Sayari collects public data from around the globe including: corporate registries, civil litigation registries, customs and import/export data, land and real property ownership, official gazettes, and more. This data powers our products and is leveraged for due diligence, risk management, and financial intelligence and compliance.
In order for the data to be useful, Sayari often runs entity resolution on the data we collect. This allows us to detect when a single company or person is mentioned in two different web pages. For this task you will collect some public data and perform some simple entity resolution on it.
The Secretary of State of North Dakota provides a business search web app that allows users to search for businesses by name. Your task:
- Play around with the site and figure out how to query companies by name.
- Hint: Your browser's dev tools are good for this.
- Download information for all active companies whose names start with the letter "X" (e.g., Xtreme Xteriors LLC) including their Commercial Registered Agent, Registered Agent, and/or Owners.
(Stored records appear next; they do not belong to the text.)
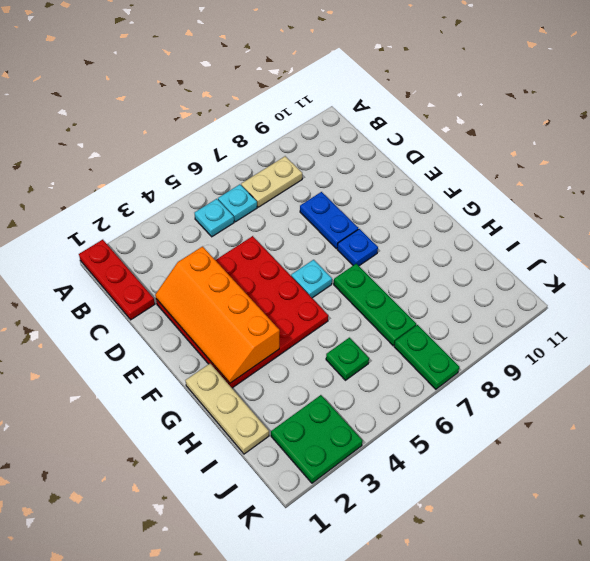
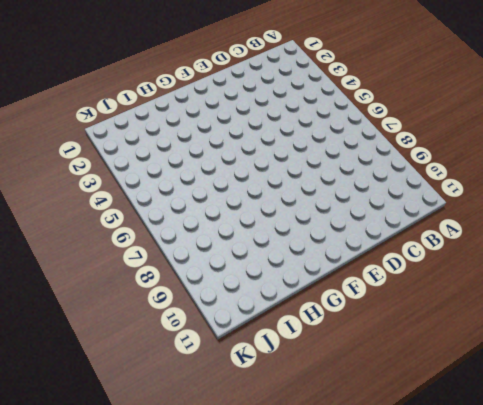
none -> red 1x3 plate [79,240,155,320]
none -> cyan 1x1 plate [195,199,234,237]
none -> cyan 1x1 plate [218,184,257,222]

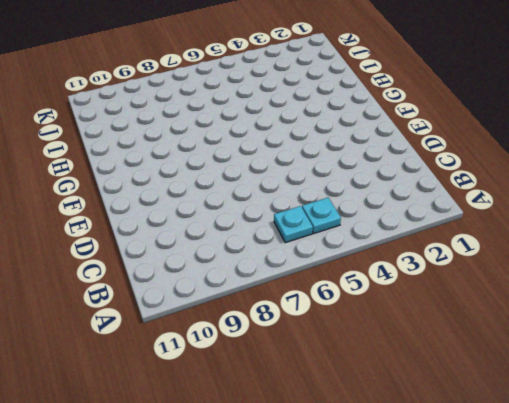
none -> red 1x3 plate [79,240,155,320]
none -> tan 1x2 plate [241,156,302,207]
none -> red 4x4 plate [156,236,328,388]

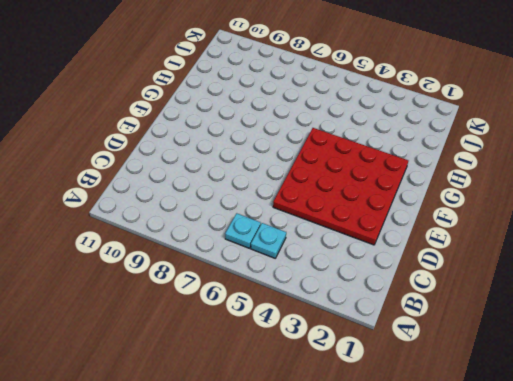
none -> red 1x3 plate [79,240,155,320]
none -> tan 1x2 plate [241,156,302,207]
none -> blue 1x2 plate [300,192,358,249]

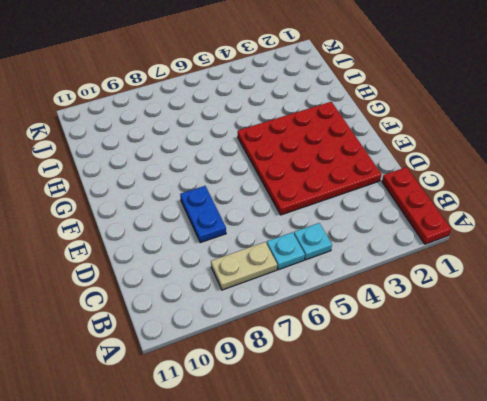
none -> cyan 1x1 plate [291,260,332,298]
none -> blue 1x1 plate [337,229,378,266]
none -> tan 1x3 plate [186,364,269,454]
Save the crawled data in the file format of your choice.
- Hint: scrapy is a suitable web-crawling framework.
- Create and plot a graph of the companies, registered agents, and owners.
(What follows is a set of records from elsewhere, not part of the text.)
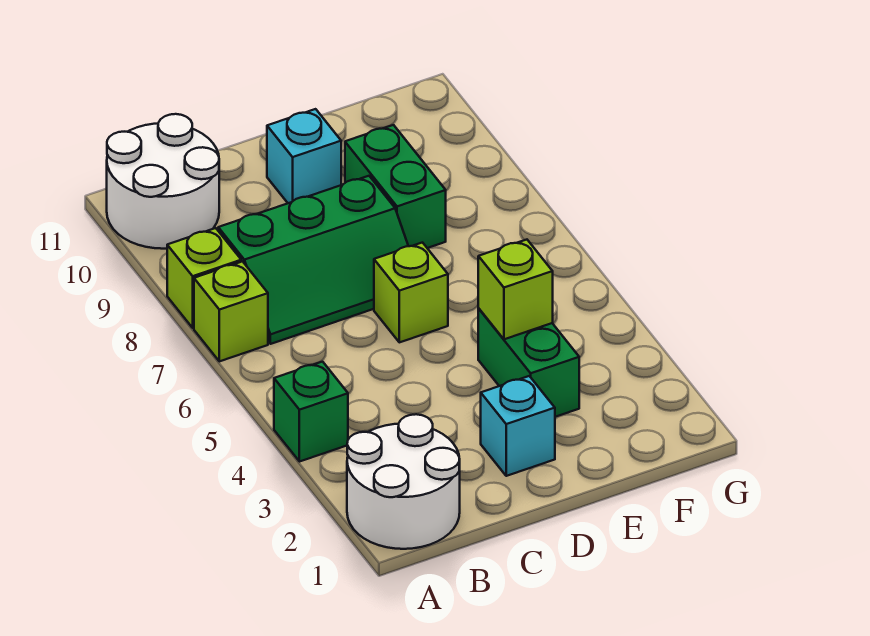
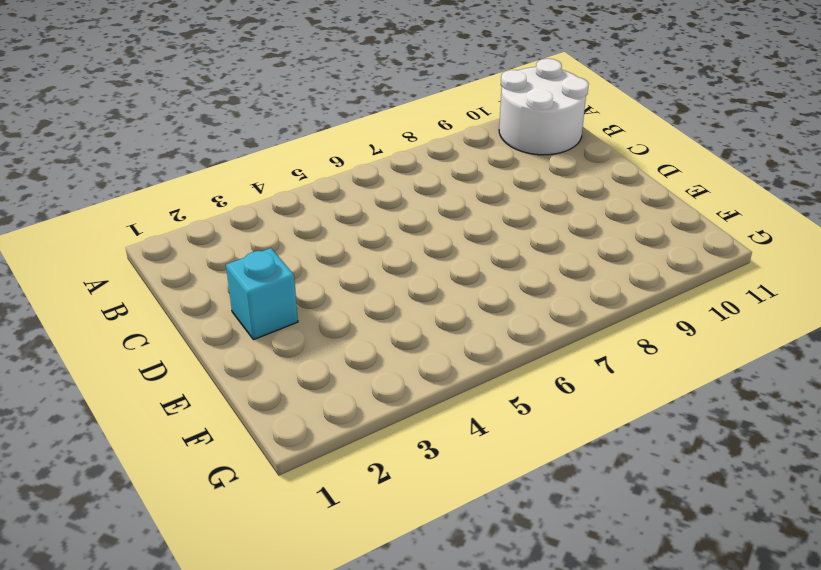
none -> white 2x2 round brick [347,414,460,549]
none -> green 1x1 brick [274,362,348,462]
none -> lime 1x1 brick [194,261,268,361]

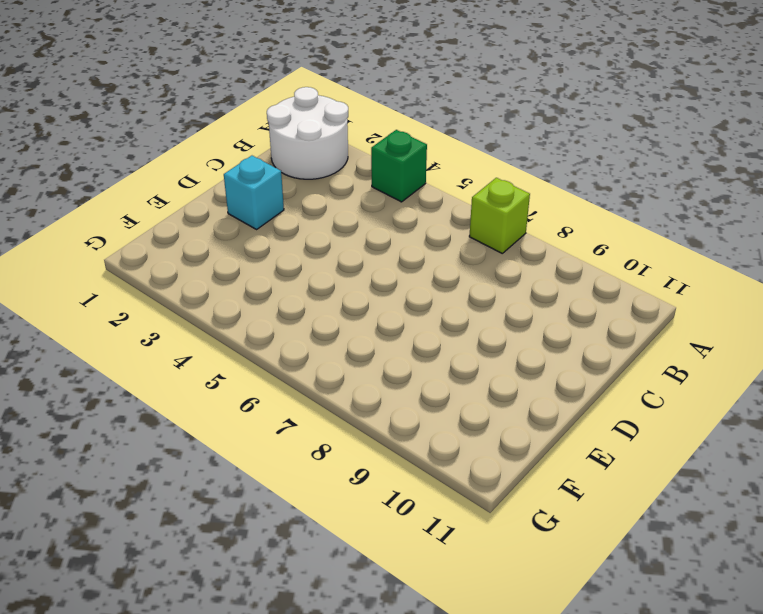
none -> lime 1x1 brick [167,228,241,328]
none -> white 2x2 round brick [107,114,219,249]
none -> green 2x3 slope [218,176,408,344]

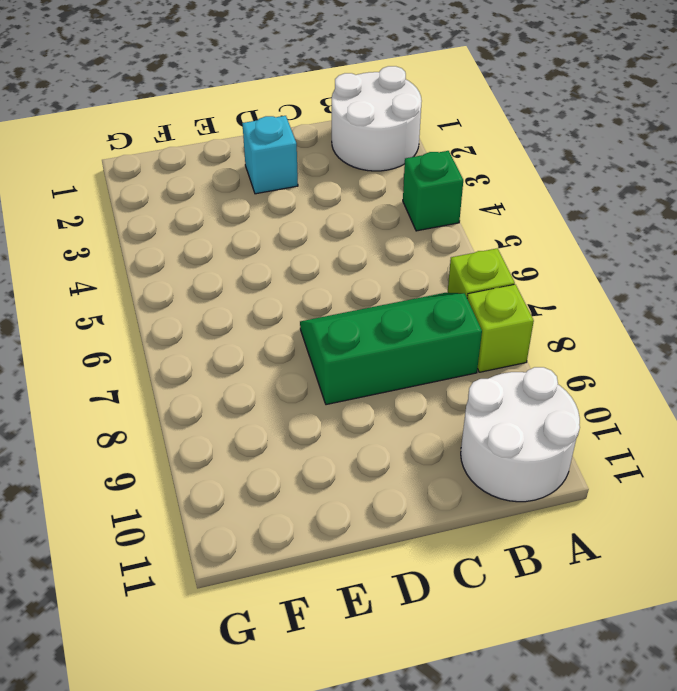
none -> lime 1x1 brick [374,243,448,342]
none -> cyan 1x1 brick [267,109,341,203]
none -> green 1x2 brick [478,309,579,417]

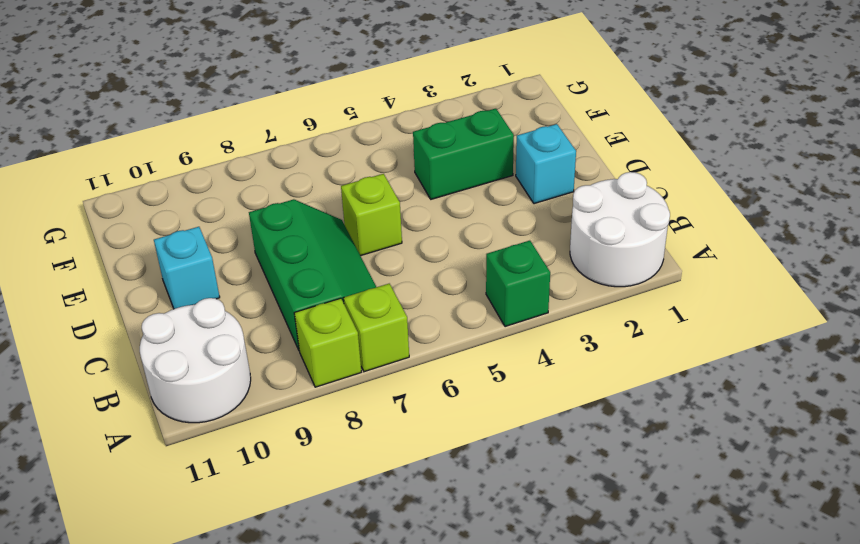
none -> green 1x2 brick [345,125,446,248]
none -> lime 1x1 brick [478,240,553,339]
- Hint: NetworkX is a suitable graph library that plays nice with matplotlib.
- Hint: You may consider names as sufficiently unique to identify each node in the graph.
- Hint: An example plot output is included below.
Please submit a link to a public Github repository that includes both your data and plot.
- As of 2019/08/21 there are 193 such companies (there may be fewer). Please do not spam the web app.
- Together, using scrapy and NetworkX, your crawling and graph code should not go well beyond 100 lines of PEP8 code.